Another issue that affects Hawaii and Alaska involves changes that were made to 38 USC 1151, Benefits for persons disabled by treatment of vocational rehabilitation. With the change the only facilities covered by the law are those over which the Secretary of Veterans Affairs has direct jurisdiction or Government Facilities contracted by the Secretary. Tripler Army Medical Center and other medical facilities in Hawaii, such as Straub, Queens and St Francis do not qualify. This means that in the unlikely event that a veteran is disabled or their death is caused by hospital care, medical or surgical treatment, or examination in any medical facility that VA refers the veteran to in Hawaii, he or she will not be covered under 38 USC 1151. The definition as listed in 38 USC 1701 (3), of who is covered by the law should be changed so that veterans in Hawaii are afforded the same protection as veterans who receive VA medical care in VA facilities on the mainland. Hawaii's veterans must have the same right of redress as veterans treated at mainland VA facilities. They too must be able to apply for and be granted compensation for injuries and not forced to pursue legal action against the facility. Only a modification of the law can address this issue. We ask the committee to consider including VA referrals to medical facilities that provide surgical and medical treatment in Hawaii and Alaska under 38 USC 1701 (3).
Hawaii's neighbor islands must be offered the same level of medical care and services as veterans located on Oahu. Presently neighbor island veterans wait long periods to be scheduled for specialty medical care. With the use of Tel-a-medicine, this problem is being addressed, never the less, implementation has been slow. Veterans have been known to wait several months before they see a specialist. We can and must do better in supporting these veterans. Additionally, VA should consider contracting dental care on the neighbor islands. With rising airline fairs, contract dentist may save veterans time and the VA much needed dollars that can be reallocated to other needed medical services, such as orthopedic or mental health services.

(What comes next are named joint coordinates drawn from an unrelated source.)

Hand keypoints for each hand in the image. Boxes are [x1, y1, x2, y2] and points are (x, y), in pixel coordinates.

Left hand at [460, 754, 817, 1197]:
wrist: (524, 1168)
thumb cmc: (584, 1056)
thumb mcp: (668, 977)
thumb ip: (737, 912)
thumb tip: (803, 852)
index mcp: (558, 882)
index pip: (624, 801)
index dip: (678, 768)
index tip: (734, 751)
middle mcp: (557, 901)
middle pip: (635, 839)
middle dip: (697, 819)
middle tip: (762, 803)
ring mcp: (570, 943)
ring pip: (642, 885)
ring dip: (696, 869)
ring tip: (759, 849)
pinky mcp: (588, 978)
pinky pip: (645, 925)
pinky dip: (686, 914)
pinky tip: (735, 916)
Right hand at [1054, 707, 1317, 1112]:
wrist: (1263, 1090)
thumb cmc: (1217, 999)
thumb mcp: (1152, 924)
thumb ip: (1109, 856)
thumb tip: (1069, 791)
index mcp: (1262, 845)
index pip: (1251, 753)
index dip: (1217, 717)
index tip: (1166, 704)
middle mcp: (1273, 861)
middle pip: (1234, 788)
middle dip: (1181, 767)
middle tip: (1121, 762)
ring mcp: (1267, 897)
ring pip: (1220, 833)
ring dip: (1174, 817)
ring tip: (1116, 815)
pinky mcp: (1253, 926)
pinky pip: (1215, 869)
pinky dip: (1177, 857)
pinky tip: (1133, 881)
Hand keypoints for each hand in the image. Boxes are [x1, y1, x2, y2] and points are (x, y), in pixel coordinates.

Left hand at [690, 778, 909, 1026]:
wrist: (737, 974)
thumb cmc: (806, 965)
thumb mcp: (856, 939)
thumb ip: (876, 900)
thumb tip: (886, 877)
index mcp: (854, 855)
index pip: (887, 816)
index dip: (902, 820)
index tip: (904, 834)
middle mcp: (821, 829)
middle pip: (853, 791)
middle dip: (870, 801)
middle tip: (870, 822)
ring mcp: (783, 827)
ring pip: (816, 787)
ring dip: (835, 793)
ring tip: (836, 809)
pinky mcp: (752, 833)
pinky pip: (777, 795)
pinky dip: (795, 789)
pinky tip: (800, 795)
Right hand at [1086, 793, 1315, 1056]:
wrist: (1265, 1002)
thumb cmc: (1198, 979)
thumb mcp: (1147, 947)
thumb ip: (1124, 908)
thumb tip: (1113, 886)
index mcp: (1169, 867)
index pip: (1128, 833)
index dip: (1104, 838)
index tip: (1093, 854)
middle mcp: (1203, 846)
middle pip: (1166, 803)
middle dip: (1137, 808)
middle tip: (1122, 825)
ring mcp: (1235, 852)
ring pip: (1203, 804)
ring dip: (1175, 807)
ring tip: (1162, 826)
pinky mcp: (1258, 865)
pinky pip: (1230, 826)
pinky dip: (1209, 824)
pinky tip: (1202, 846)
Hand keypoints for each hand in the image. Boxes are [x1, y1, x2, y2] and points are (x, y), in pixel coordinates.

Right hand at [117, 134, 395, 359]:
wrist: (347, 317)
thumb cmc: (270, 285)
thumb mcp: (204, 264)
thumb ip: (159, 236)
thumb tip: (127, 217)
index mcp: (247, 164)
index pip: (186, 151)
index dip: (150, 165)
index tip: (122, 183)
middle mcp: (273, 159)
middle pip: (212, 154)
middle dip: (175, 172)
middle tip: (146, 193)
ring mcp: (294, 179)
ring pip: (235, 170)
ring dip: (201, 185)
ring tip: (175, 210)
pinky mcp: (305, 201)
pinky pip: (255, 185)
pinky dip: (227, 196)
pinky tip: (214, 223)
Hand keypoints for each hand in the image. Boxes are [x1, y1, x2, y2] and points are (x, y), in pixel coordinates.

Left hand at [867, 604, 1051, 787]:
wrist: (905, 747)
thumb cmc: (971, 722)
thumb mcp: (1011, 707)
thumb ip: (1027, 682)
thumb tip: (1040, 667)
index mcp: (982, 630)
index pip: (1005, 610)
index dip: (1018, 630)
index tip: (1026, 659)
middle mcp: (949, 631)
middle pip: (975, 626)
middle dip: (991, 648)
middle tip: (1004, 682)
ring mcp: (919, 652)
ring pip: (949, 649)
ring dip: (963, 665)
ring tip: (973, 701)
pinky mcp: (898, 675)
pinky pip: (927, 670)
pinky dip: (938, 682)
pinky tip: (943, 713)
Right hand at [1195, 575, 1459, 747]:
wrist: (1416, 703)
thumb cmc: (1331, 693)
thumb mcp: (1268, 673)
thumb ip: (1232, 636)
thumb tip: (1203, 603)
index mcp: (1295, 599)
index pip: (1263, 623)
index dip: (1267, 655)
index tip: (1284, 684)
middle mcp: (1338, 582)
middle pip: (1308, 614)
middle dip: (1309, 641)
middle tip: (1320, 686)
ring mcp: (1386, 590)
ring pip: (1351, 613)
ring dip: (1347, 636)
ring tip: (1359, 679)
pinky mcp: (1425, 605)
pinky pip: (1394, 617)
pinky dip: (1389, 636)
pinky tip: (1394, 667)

As you are aware, Hawaii will be receiving thousands of its returning National Guardsmen and Reservist. As Director of the Office of Veterans Services and a Vietnam combat veteran I want these returning military members to be able to access medical and benefit services in a timely manner. We ask that VA Health and Benefits Administrations be adequately staffed to provide medical care and benefit services to all veterans who make Hawaii their home. I know this involves dollars, however, as an organization that supports our veterans, we must acquire funds to complete the job. We must take care of our veterans. We must continue to support our troops, our veterans, and our citizens ? after all they are our most Patriotic Americans.
I thank the committee for this opportunity to speak on this matter and I will respond to any questions that you may have.